1.6 The Significance of the Study

This study is important for the following reasons:

To dispel the myth held by certain hotel managers in the country that employee unionisation will cause them greater problems.

To highlight the need of having pay correspond with efforts and output, given that the majority of workers in this business seek psychological needs but operate in conditions presumably reserved for self-actualized members of society.

Ability to assist restore the industry to its rightful role as a major component of the economy and a potential growth sector.

1.7 Scope and Limitations of the Study

An attempt to evaluate human resource management in the hotel and catering business would be far too broad and comprehensive. As a result, the researcher believes that the scope of this study should be limited to the administration of employee benefits and welfare schemes, i.e. all other entitlements due to employees other than payment, which may act as motivation for the staff of the organisations in the industry.

The study is limited to the complete personnel of the Royal Palace Hotel in Enugu. However, the study’s conclusions will apply to Nigeria’s hotel and catering industry.

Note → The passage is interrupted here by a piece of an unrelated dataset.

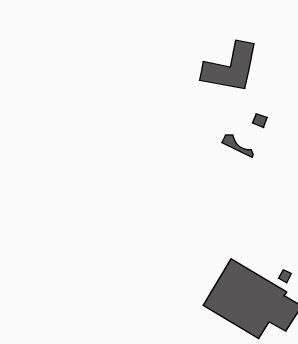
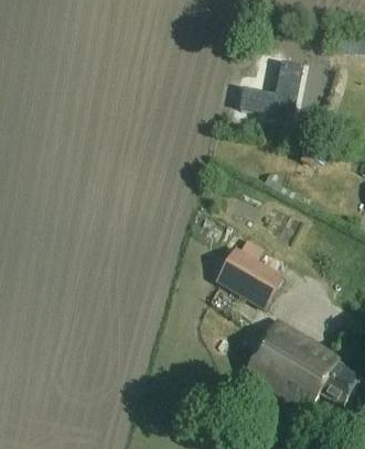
building: none -> [216,245,286,308]

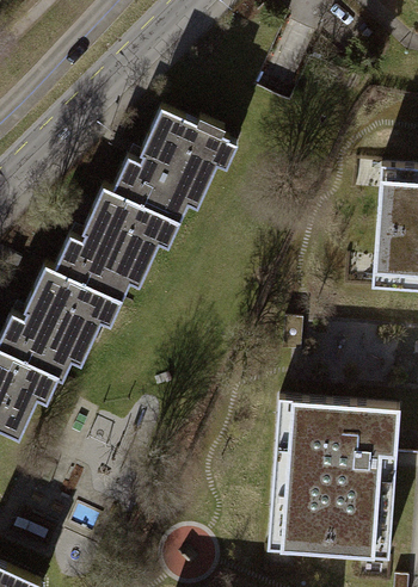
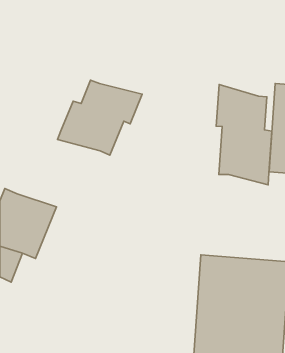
building: [140,106,233,186] -> none
building: none -> [216,85,272,185]
building: [27,237,141,341] -> none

The study’s limitations include limited research on the subject and management’s resistance to inquiries.

1.8 Definition of Terms

Hotel- An establishment owned by the proprietor that provides food and drinks, as well as sleeping accommodations, to anyone who is in a fit state to accept them.

Fraudulent hotel- A hotel that accommodates individuals, primarily travellers, while they are temporarily away from home.

Residential hotels are hotels that offer full apartment-style living facilities, as opposed to simple quest rules that do not allow for cooking or eating within individual units.

Airport hotel- This facility caters to travellers who utilise the airport.

Salaried employees are typically managers and senior supervisors who are paid monthly through a bank account.

Full-time operators often work 30-45 hours per week and are guaranteed a monthly cash salary.

Resort hotels can include natural features such as lakes or beach locations into their design.

Casuals are workers that work on a session basis, such as in the evening or afternoon, with no certainty of future work and are often paid in cash for one session.